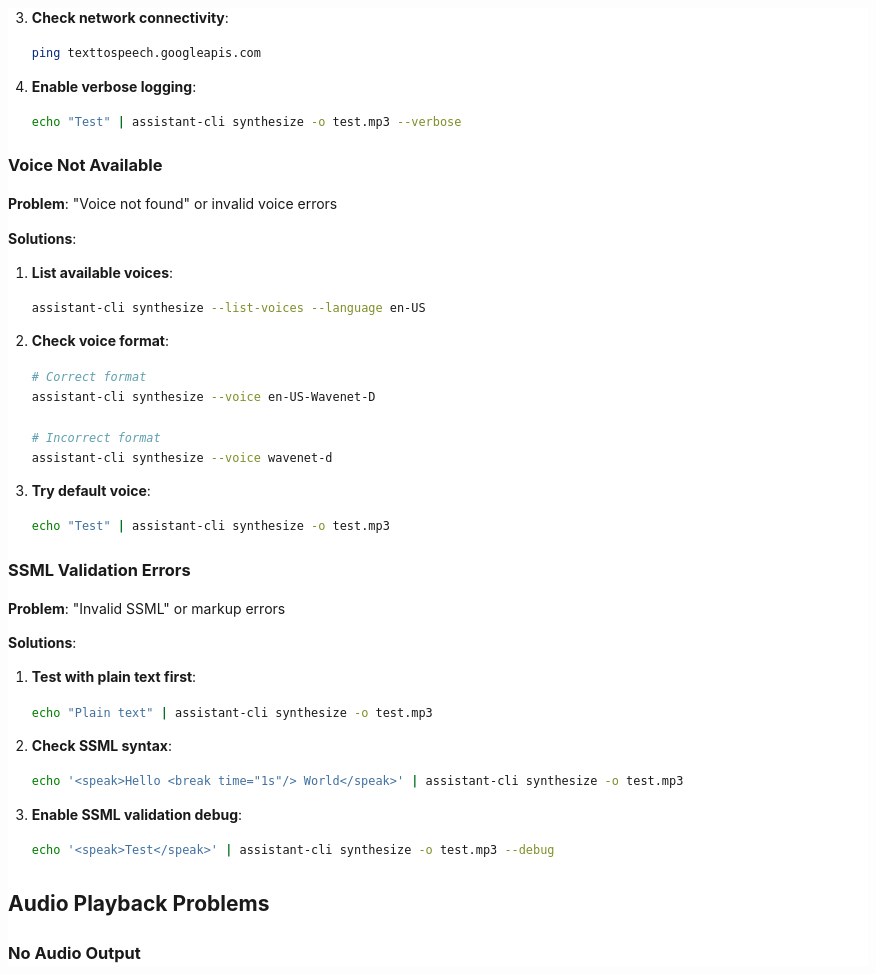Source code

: 3. **Check network connectivity**:
   ```bash
   ping texttospeech.googleapis.com
   ```

4. **Enable verbose logging**:
   ```bash
   echo "Test" | assistant-cli synthesize -o test.mp3 --verbose
   ```

### Voice Not Available

**Problem**: "Voice not found" or invalid voice errors

**Solutions**:

1. **List available voices**:
   ```bash
   assistant-cli synthesize --list-voices --language en-US
   ```

2. **Check voice format**:
   ```bash
   # Correct format
   assistant-cli synthesize --voice en-US-Wavenet-D
   
   # Incorrect format
   assistant-cli synthesize --voice wavenet-d
   ```

3. **Try default voice**:
   ```bash
   echo "Test" | assistant-cli synthesize -o test.mp3
   ```

### SSML Validation Errors

**Problem**: "Invalid SSML" or markup errors

**Solutions**:

1. **Test with plain text first**:
   ```bash
   echo "Plain text" | assistant-cli synthesize -o test.mp3
   ```

2. **Check SSML syntax**:
   ```bash
   echo '<speak>Hello <break time="1s"/> World</speak>' | assistant-cli synthesize -o test.mp3
   ```

3. **Enable SSML validation debug**:
   ```bash
   echo '<speak>Test</speak>' | assistant-cli synthesize -o test.mp3 --debug
   ```

## Audio Playback Problems

### No Audio Output
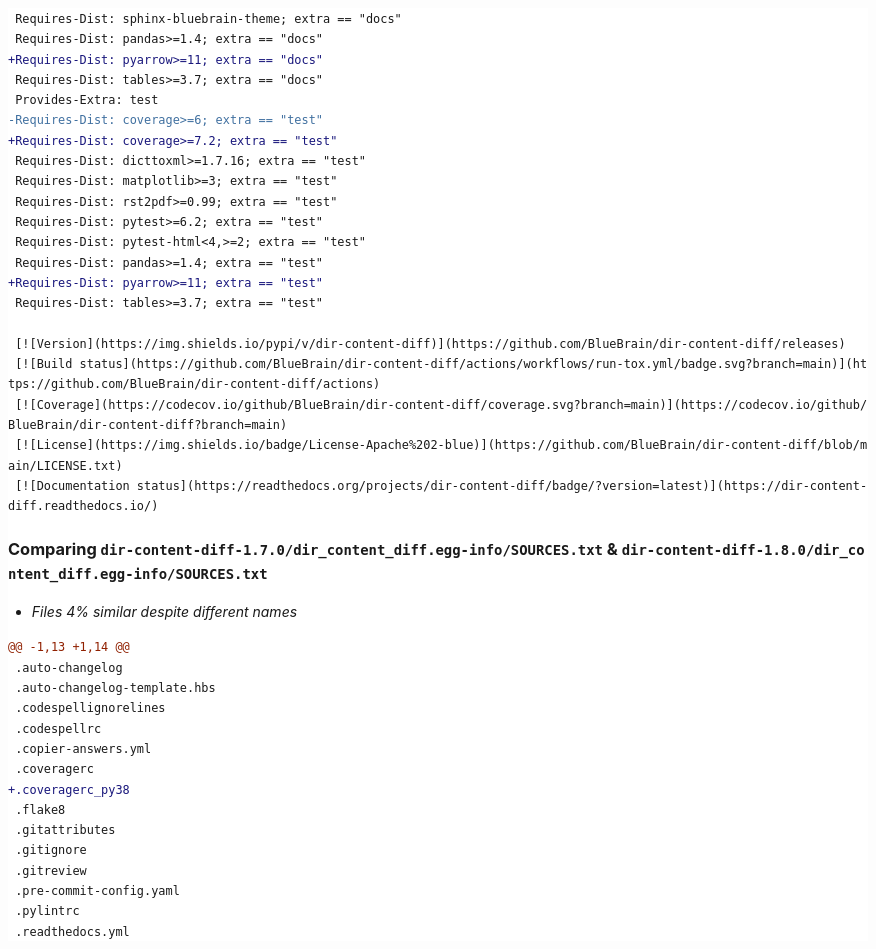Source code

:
 ```diff
 Requires-Dist: sphinx-bluebrain-theme; extra == "docs"
 Requires-Dist: pandas>=1.4; extra == "docs"
+Requires-Dist: pyarrow>=11; extra == "docs"
 Requires-Dist: tables>=3.7; extra == "docs"
 Provides-Extra: test
-Requires-Dist: coverage>=6; extra == "test"
+Requires-Dist: coverage>=7.2; extra == "test"
 Requires-Dist: dicttoxml>=1.7.16; extra == "test"
 Requires-Dist: matplotlib>=3; extra == "test"
 Requires-Dist: rst2pdf>=0.99; extra == "test"
 Requires-Dist: pytest>=6.2; extra == "test"
 Requires-Dist: pytest-html<4,>=2; extra == "test"
 Requires-Dist: pandas>=1.4; extra == "test"
+Requires-Dist: pyarrow>=11; extra == "test"
 Requires-Dist: tables>=3.7; extra == "test"
 
 [![Version](https://img.shields.io/pypi/v/dir-content-diff)](https://github.com/BlueBrain/dir-content-diff/releases)
 [![Build status](https://github.com/BlueBrain/dir-content-diff/actions/workflows/run-tox.yml/badge.svg?branch=main)](https://github.com/BlueBrain/dir-content-diff/actions)
 [![Coverage](https://codecov.io/github/BlueBrain/dir-content-diff/coverage.svg?branch=main)](https://codecov.io/github/BlueBrain/dir-content-diff?branch=main)
 [![License](https://img.shields.io/badge/License-Apache%202-blue)](https://github.com/BlueBrain/dir-content-diff/blob/main/LICENSE.txt)
 [![Documentation status](https://readthedocs.org/projects/dir-content-diff/badge/?version=latest)](https://dir-content-diff.readthedocs.io/)
```

### Comparing `dir-content-diff-1.7.0/dir_content_diff.egg-info/SOURCES.txt` & `dir-content-diff-1.8.0/dir_content_diff.egg-info/SOURCES.txt`

 * *Files 4% similar despite different names*

```diff
@@ -1,13 +1,14 @@
 .auto-changelog
 .auto-changelog-template.hbs
 .codespellignorelines
 .codespellrc
 .copier-answers.yml
 .coveragerc
+.coveragerc_py38
 .flake8
 .gitattributes
 .gitignore
 .gitreview
 .pre-commit-config.yaml
 .pylintrc
 .readthedocs.yml
```
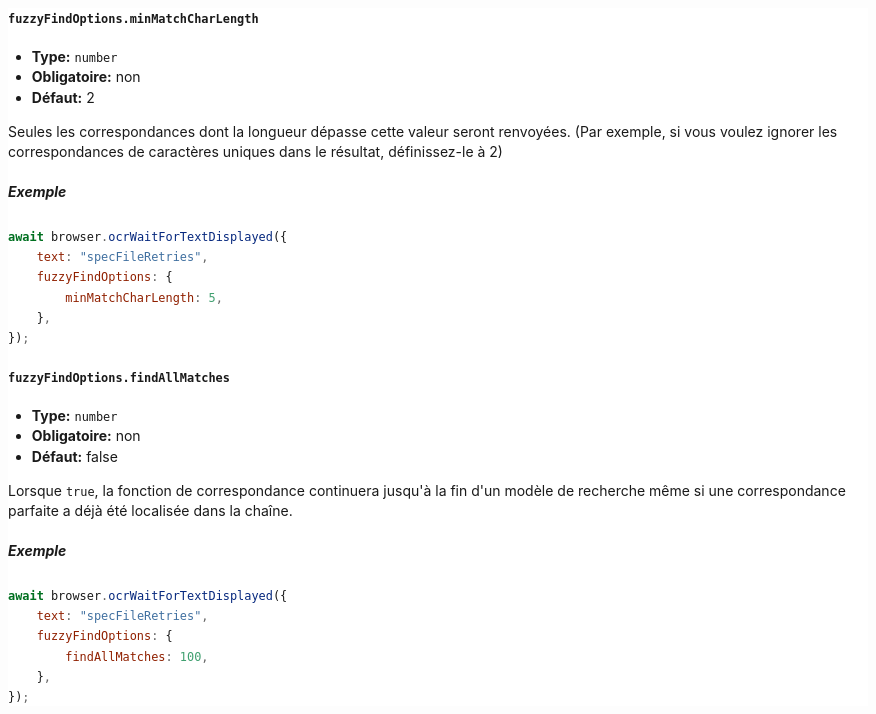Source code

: #### `fuzzyFindOptions.minMatchCharLength`

-   **Type:** `number`
-   **Obligatoire:** non
-   **Défaut:** 2

Seules les correspondances dont la longueur dépasse cette valeur seront renvoyées. (Par exemple, si vous voulez ignorer les correspondances de caractères uniques dans le résultat, définissez-le à 2)

##### Exemple

```js
await browser.ocrWaitForTextDisplayed({
    text: "specFileRetries",
    fuzzyFindOptions: {
        minMatchCharLength: 5,
    },
});
```

#### `fuzzyFindOptions.findAllMatches`

-   **Type:** `number`
-   **Obligatoire:** non
-   **Défaut:** false

Lorsque `true`, la fonction de correspondance continuera jusqu'à la fin d'un modèle de recherche même si une correspondance parfaite a déjà été localisée dans la chaîne.

##### Exemple

```js
await browser.ocrWaitForTextDisplayed({
    text: "specFileRetries",
    fuzzyFindOptions: {
        findAllMatches: 100,
    },
});
```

## [What you should do]
Copy the lines exactly as they appear from the opening of the entries above through the line with "### Voice Not Available", excluding all pictures.

## [Written answer]
Source code

: 3. **Check network connectivity**:
   ```bash
   ping texttospeech.googleapis.com
   ```

4. **Enable verbose logging**:
   ```bash
   echo "Test" | assistant-cli synthesize -o test.mp3 --verbose
   ```

### Voice Not Available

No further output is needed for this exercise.